Advice compensation continues
ASIC reports that Australia’s five largest banking and financial services institutions have paid a further $21.4 million in compensation to customers resulting from non-compliant conduct by financial advisers. This brings the total amount of compensation paid to date to $51.4 million. The compensation arises from issues identified in ASIC’s March 2017 report on financial advice in large institutions (REP 515).
ANZ EU
ANZ has given an enforceable undertaking to ASIC relating to a failure to provide documented annual reviews to more than 10,000 Prime Access customers in the period from 2006 to 2013. ANZ has agreed to pay a community benefit payment of $3 million and to provide an audited attestation that the bank has since 2014 provided such reviews to customers who are entitled to them, as well as an audited attestation as to the improvements made by the bank to its compliance systems and processes.

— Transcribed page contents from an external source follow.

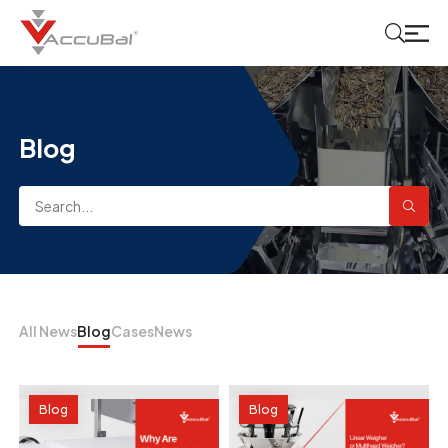
Blog
All News
Blog
Cases
News
Blog
Blog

Bookup provider did not act unconscionably
In Kobelt v Australian Securities and Investments Commission [2018] FCAFC 18 the Full Federal Court upheld an appeal by a ‘bookup’ provider against a finding that he had acted unconscionably in providing bookup arrangements to Aboriginals in a remote part of South Australia.
ACCC sues Equifax
On 16 March 2018 the ACCC began proceedings in the Federal Court against Equifax, a credit reporting body, alleging breaches of the Australian Consumer Law. The ACCC alleges that Equifax made a range of false or misleading representations to consumers, including that its paid credit reports were more comprehensive than the free reports, and that consumers had to buy credit reporting packages for it to correct information held about them, or to do so quicker. The ACCC also alleges that the Equifax subscription agreement provided for automatic renewal annually unless the consumer opted out in advance, and that this renewal term was an unfair contract term and void under the Australian Consumer Law. The ACCC claims that Equifax acted unconscionably in its dealings with vulnerable consumers, by making false or misleading representations and using unfair tactics and undue pressure when dealing with people in financial hardship.
Penalties for Storm Financial directors
In Australian Securities and Investments Commission v Cassimatis (No 9)[2018] FCA 385, Dowsett J imposed penalties of $70,000 each on Emmanuel and Jule Cassimatis, the former directors of Storm Financial, in respect of breaches of their duties as directors, and disqualified them from managing corporations for 7 years.